ベルリンの音楽テック巨頭が法的再編プロセスを開始
今回のNative Instrumentsを取り巻く状況は正式な破産宣告ではなく、債務整理や事業再編を進めるための手続きであり、会社自身が現在の経営体制を維持しながら改善策を検討するフェーズに入ったことを意味します。
破産関連の公的書類によると、任命された予備破産管財人が、会社の資産・負債・事業運営を精査し、再建計画や資産の最適化、売却可能な部分の切り離しなどを検討するとのこと。

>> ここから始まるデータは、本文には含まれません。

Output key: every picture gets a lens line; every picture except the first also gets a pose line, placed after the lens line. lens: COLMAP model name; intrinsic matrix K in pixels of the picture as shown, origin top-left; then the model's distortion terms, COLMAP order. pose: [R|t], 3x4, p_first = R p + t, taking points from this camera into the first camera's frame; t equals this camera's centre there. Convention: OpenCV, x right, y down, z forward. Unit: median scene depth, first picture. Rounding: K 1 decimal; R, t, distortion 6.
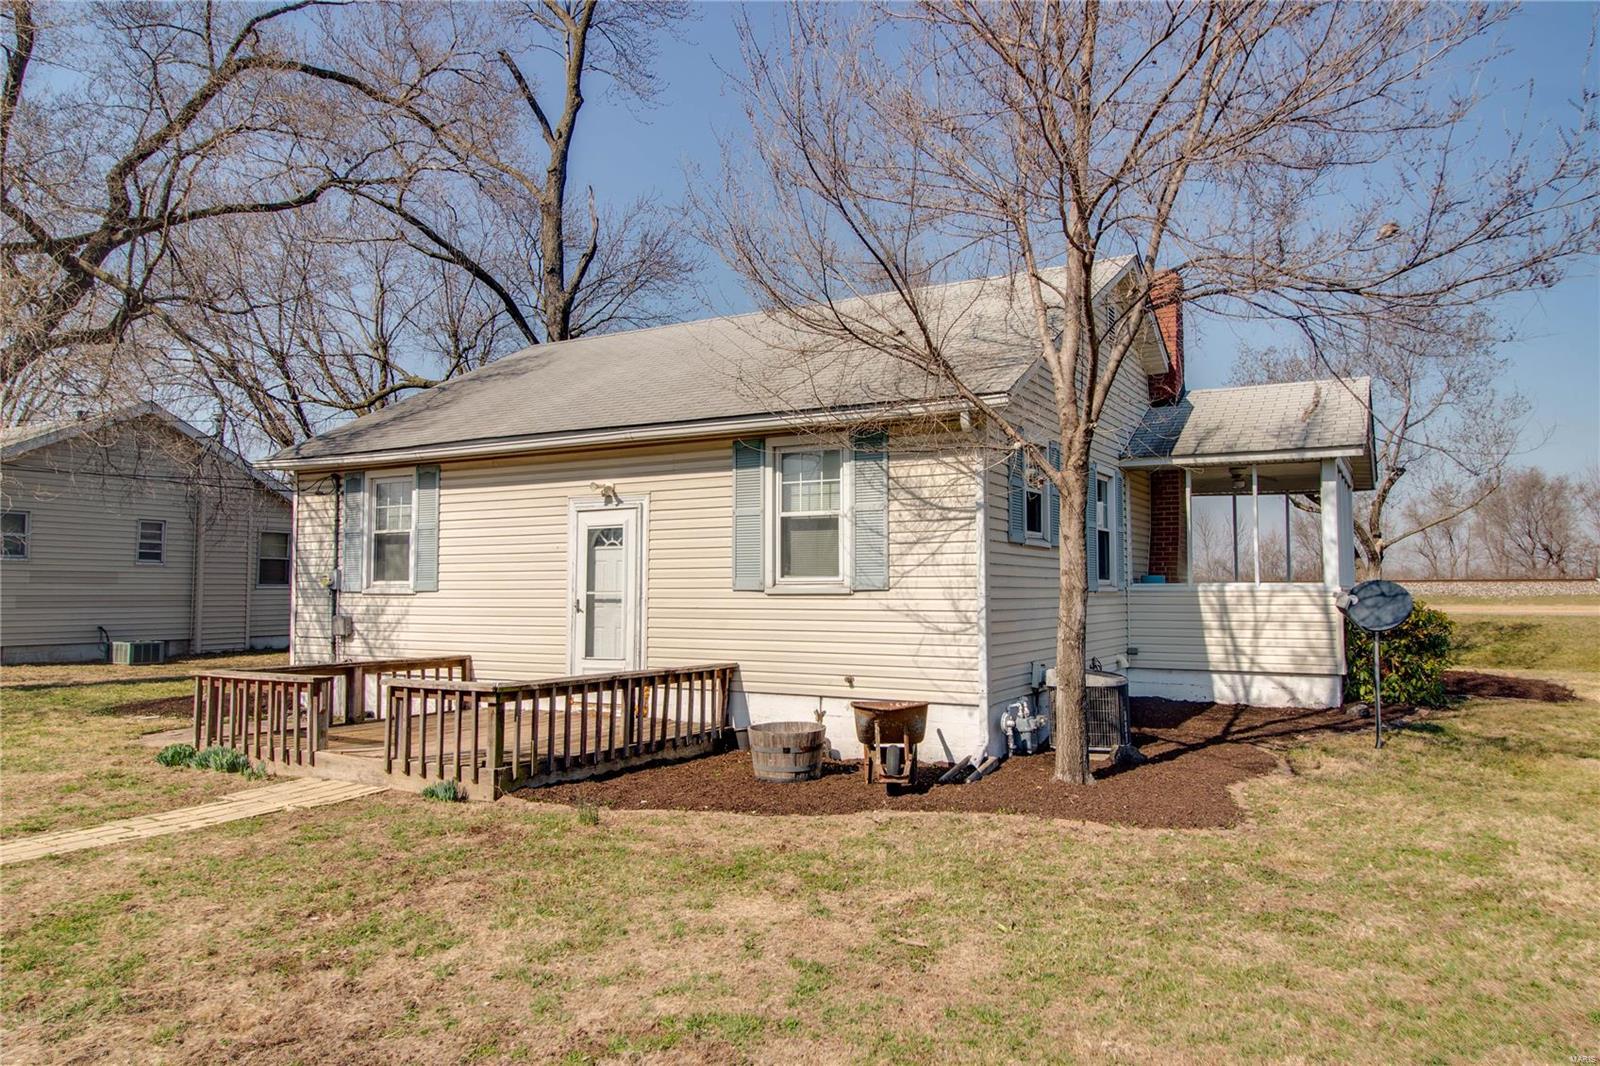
lens RADIAL K [[1007.9, 0, 803.7], [0, 1007.9, 535.0], [0, 0, 1]] dist [0.006329, 0.000964]
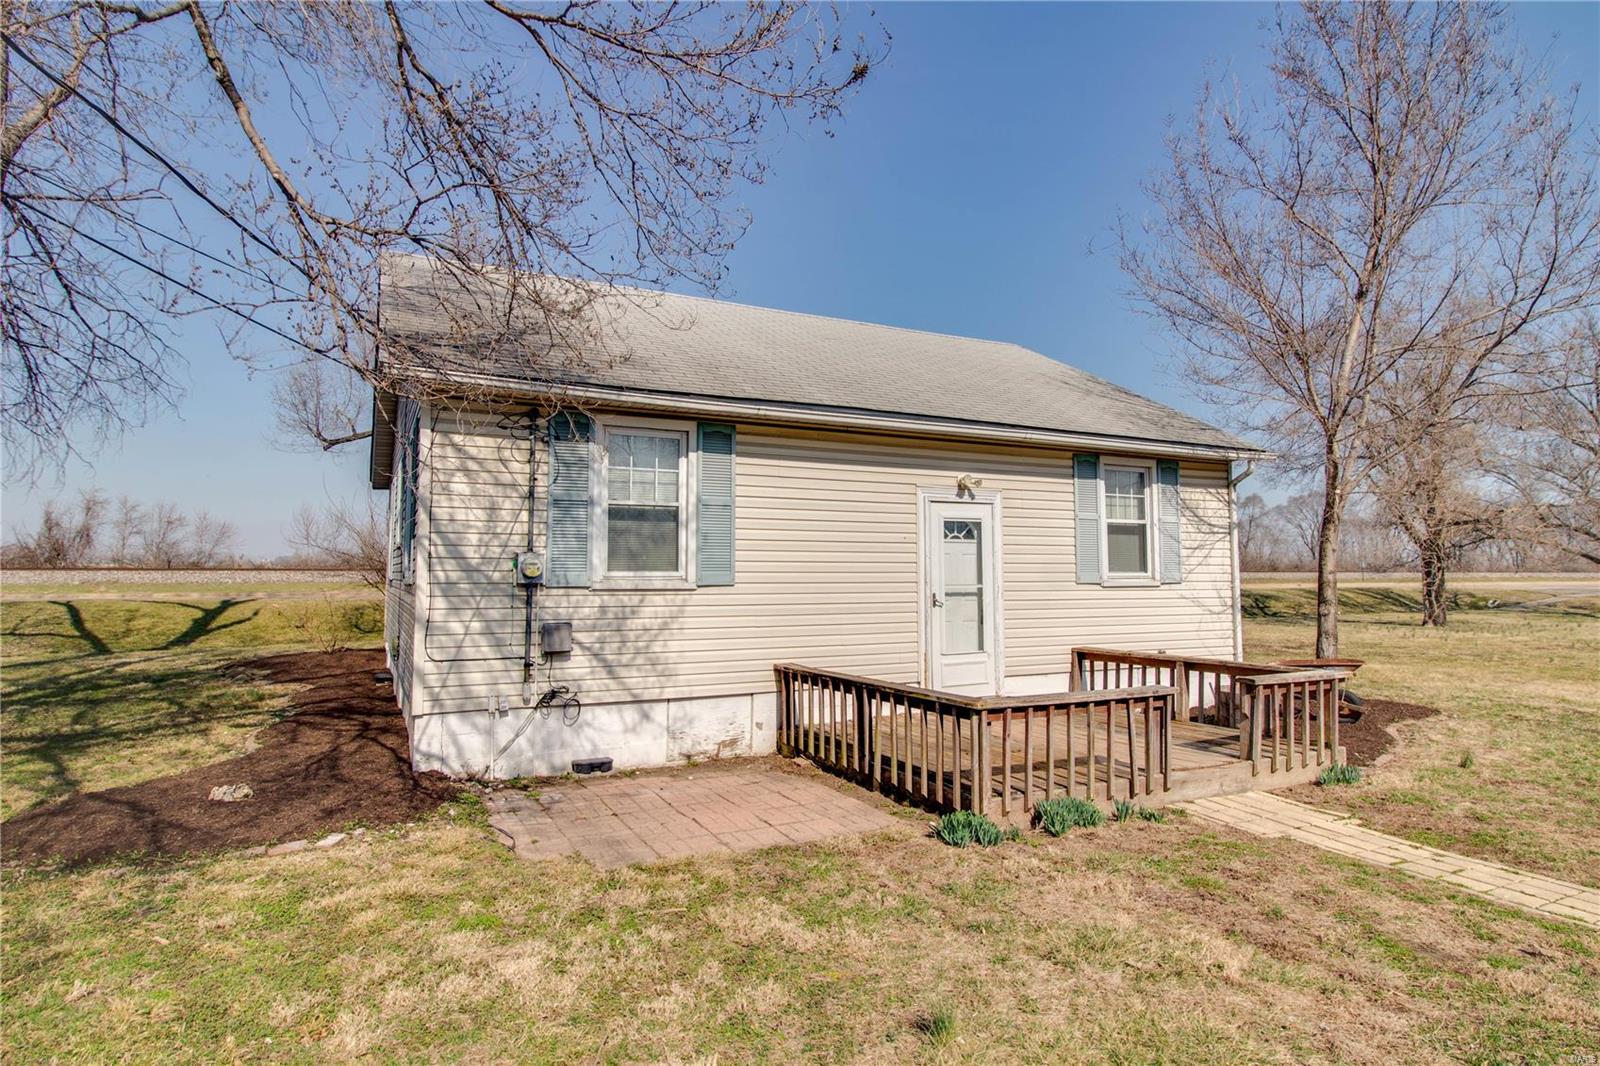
lens RADIAL K [[944.5, 0, 807.3], [0, 944.5, 515.5], [0, 0, 1]] dist [0.005113, 0.001795]
pose [[0.556178, 0.057587, 0.829066, -1.029358], [-0.043900, 0.998239, -0.039887, 0.030767], [-0.829903, -0.014212, 0.557727, 0.592859]]
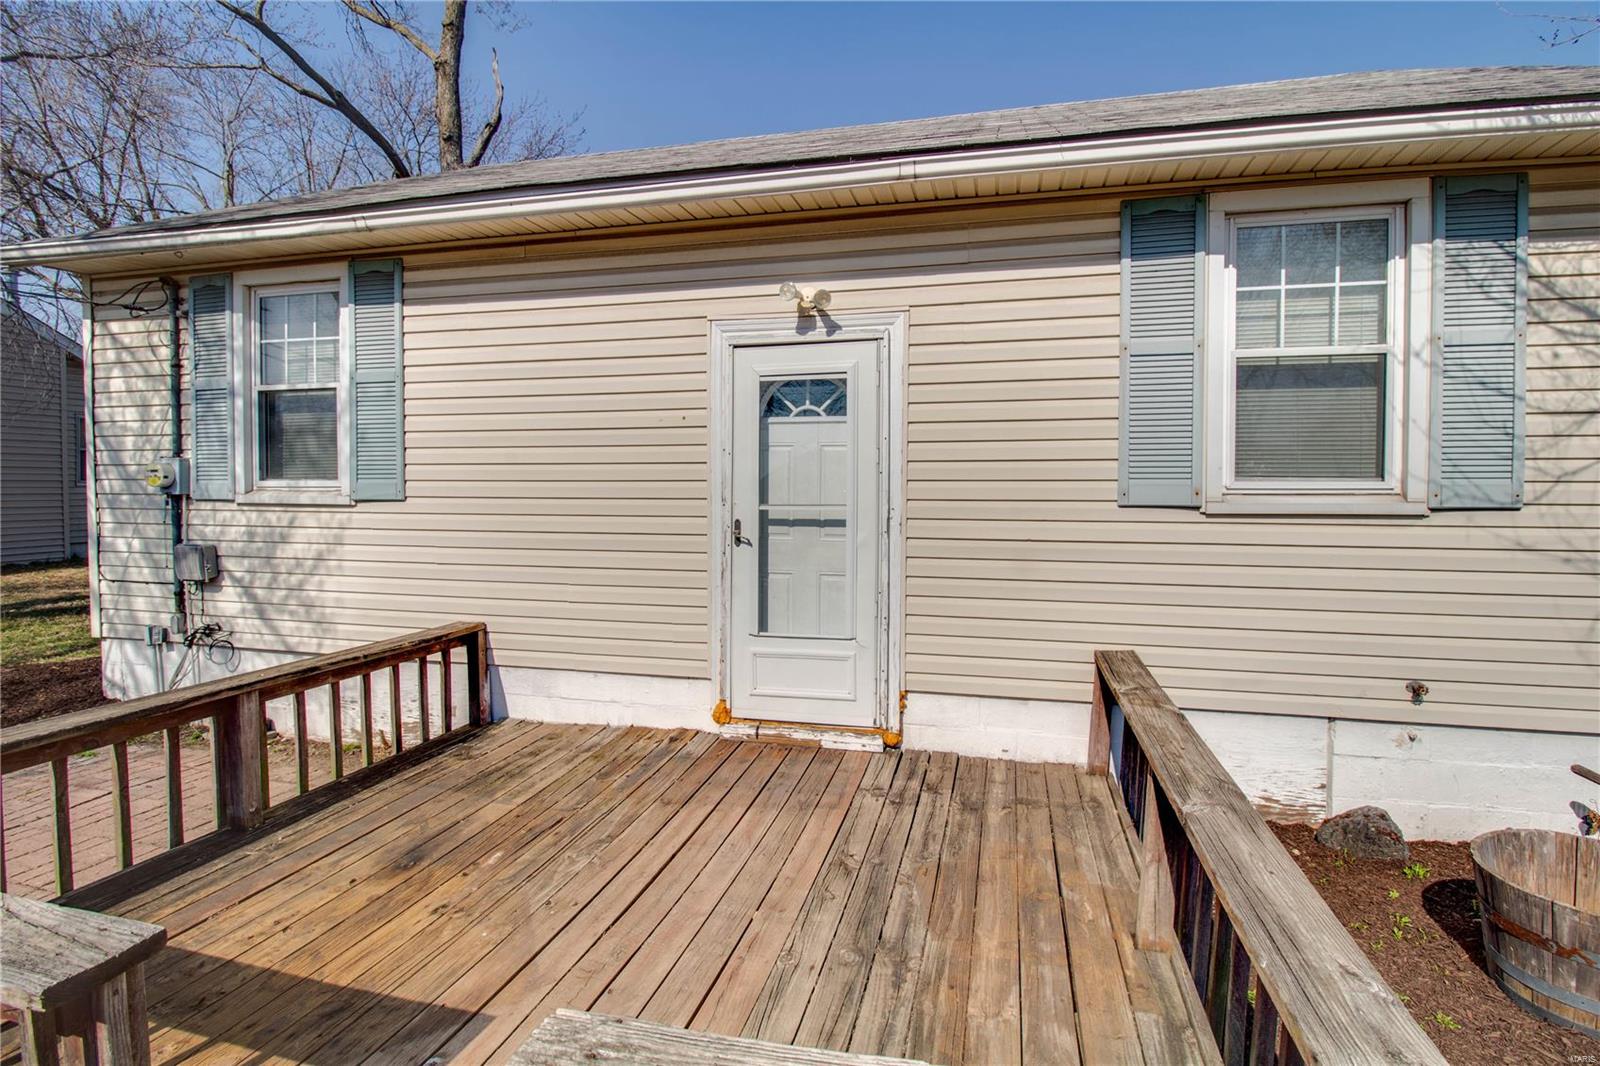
lens RADIAL K [[743.9, 0, 814.0], [0, 743.9, 510.5], [0, 0, 1]] dist [-0.008130, -0.005999]
pose [[0.963769, -0.003153, 0.266718, -0.283514], [-0.019365, 0.996465, 0.081751, 0.027289], [-0.266033, -0.083954, 0.960301, 0.622233]]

同社は2021年に米投資会社Francisco Partnersに過半数株式を売却し、iZotopeやPlugin Alliance、Brainworxといった有力ブランドを傘下に持つ「Soundwide(現在はNative Instrumentsブランドに統合)」という巨大グループを形成していましたが、過去数年にわたる多額の投資や買収による急激な組織拡大とそれに伴うブランド統合のプロセス、さらに音楽ソフトのサブスクリプションモデルへの移行期における収益の不安定化が、同社の財政に重い負荷をかけたと考えられています。
ユーザーへの影響は?Traktor、Maschine、Kompleteの未来
DJ向けラインであるTraktorや、音楽制作業界では世界的なリーディングブランドである主力製品Kompleteなど数多くのブランド群を有するNative Instrumentsのユーザーコミュニティでは今後のアップデートやサポート継続、製品ライフサイクルについて懸念の声が上がっています。
日本国内ではNI製品の正規代理店を務めるメディア・インテグレーション社が公式にコメントを発表しており、現時点で事業停止や破産を確定するものではなく、以降の決定まで国内ユーザーへの日本語テクニカルサポートなどは継続して実施されるとのこと。
今後の見通し
経営再編に伴い、採算性の低い特定のプロジェクトの中止や、人員の整理が行われる可能性は否定できず、資産の売却や事業の再編、投資家の募集などが行われる可能性があります。
Native Instrumentsブランドが縮小して存続するシナリオもあれば、買収などを経て別の所有者のもとで再出発する可能性もあります。
今後数カ月は企業の将来に関わる重要な決断が相次ぐ可能性があるため、ユーザーへの影響含めこの後の動きを注視したいですね。